Which then leaves her with a problem about joggers and runners. From her perspective these come in two types, those she can hear and those she can't. Again it is those from behind that are an issue; the loud ones, in general, are giving warning and she can move to one side so as to leave space. Or, indeed continue exactly as before to leave the runner to make a decision about how to avoid trespass or collision. 

7. If a runner is doing 8-10 mph, how long would they be in the bubble if the closest they reached was the same 1.5 metres of Q3?   This is a harder question, because you have another intermediate stage.

8. Sometimes the path narrows and she is left with no choice but to accept a brief moment at just one metre as in Q2. Repeat Q7 with this change.

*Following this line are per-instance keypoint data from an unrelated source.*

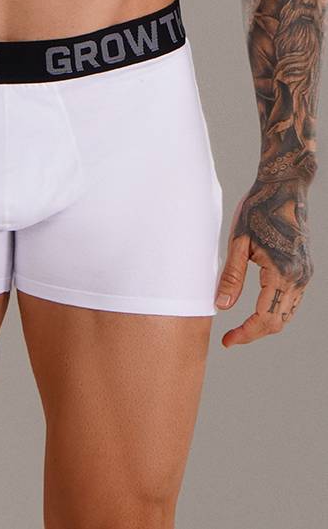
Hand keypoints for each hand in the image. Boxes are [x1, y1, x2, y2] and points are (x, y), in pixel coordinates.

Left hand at [215, 176, 311, 346]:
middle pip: (278, 322)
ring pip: (287, 313)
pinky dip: (274, 310)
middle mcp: (299, 277)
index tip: (227, 340)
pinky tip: (256, 308)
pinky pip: (291, 300)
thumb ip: (231, 277)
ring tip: (240, 326)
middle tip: (230, 337)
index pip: (265, 318)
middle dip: (254, 333)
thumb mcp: (238, 243)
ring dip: (265, 323)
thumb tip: (222, 306)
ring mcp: (305, 274)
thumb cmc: (258, 210)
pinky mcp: (304, 268)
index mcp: (282, 273)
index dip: (245, 334)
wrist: (284, 188)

Olive would really prefer for the faster mover to take responsibility for their actions and proximity. The more she thinks about this, the more sense it makes that choke points, those places where proximity might be forced if attempting to overtake, were places that cyclists and runners changed speed to match everyone else. 

Olive used to ride a bike; she remembers there being no problem with straightforward walkers. The unpredictable walkers had appendages, like small children or dogs. Or worse, both children and dogs. Those people find it very difficult to see any further than the bubble that surrounds their party and also act as if quite surprisingly deaf. Olive wonders how often a cyclist or runner is brought down by dogs. Q9; research this.


DJS 20200616



1. OC is clearly also 1 unit of length, so ∆OAC has sides 1 : √3 : 2, c is √3 and AB is 2√3.

2. d=1, r=2.5 so OC=1.5. So ∆OAC is right angled, hypotenuse r=2.5, OC=1.5. This is a 3-4-5 triangle, c=2, AB=4.

3. I see this as another 3-4-5 triangle. ∆OAC is right angled, hypotenuse r=2.5, OC= 2. This is a 3-4-5 triangle, c=1.5, AB=3.

4. 3 kilometres per hour is 3000 metres in 3600 seconds, so 3kph = 3000/3600 = 30/36 = 5/6 = 0.833 m/s.

5  3 metres covered at 0.833 m/s is 3 / (⅚) = 18/5 = 3.6 seconds

6  Relative speed 10kph = 10/3.6 m/s = 2.78 m/s, so the 3 metres of AB takes 1.08 seconds, A 20 kph difference would take 0.54 seconds.

7. 1 mile = 1609 metres, call that 1.6 km. 10 mph = 16 kph = 4.44m/s. 8 mph = 12.8 kph = 3.55 m/s.

So AB=3m suggests conflicted times of 0.675 and 0.85  seconds.

8  AB = 4 instead of 3, so the times lengthen, to 0.9 and 1.125 secs.

9  Runners colliding with cyclists requires both to be on the same route. Runners on such routes every day would collide once or twice a year, probably only where one or both are concentrating on speed not route. See Essay 305. Dogs and cyclists in proximity is a disaster; one or the other is going to get really hurt. Runners and dogs is more common and a daily run on routes with dogs close by will produce tripping dogs about every third week. One learns to beware, but the random movement of a dog you have not seen ahead is a real problem. I was tripped up today by a dog-walker letting his two dogs out of his car with no leads. He was quite oblivious to my approach, as predicted (and I was loud at the time, last 100m of a fast run for the day) but I couldn't tell that this was a man with a dog !     I was even louder at the dog (who at one point was within an inch of pounding feet) even having tried to avoid the dog while it was well inside my reaction distance. A raised finger moment, but which?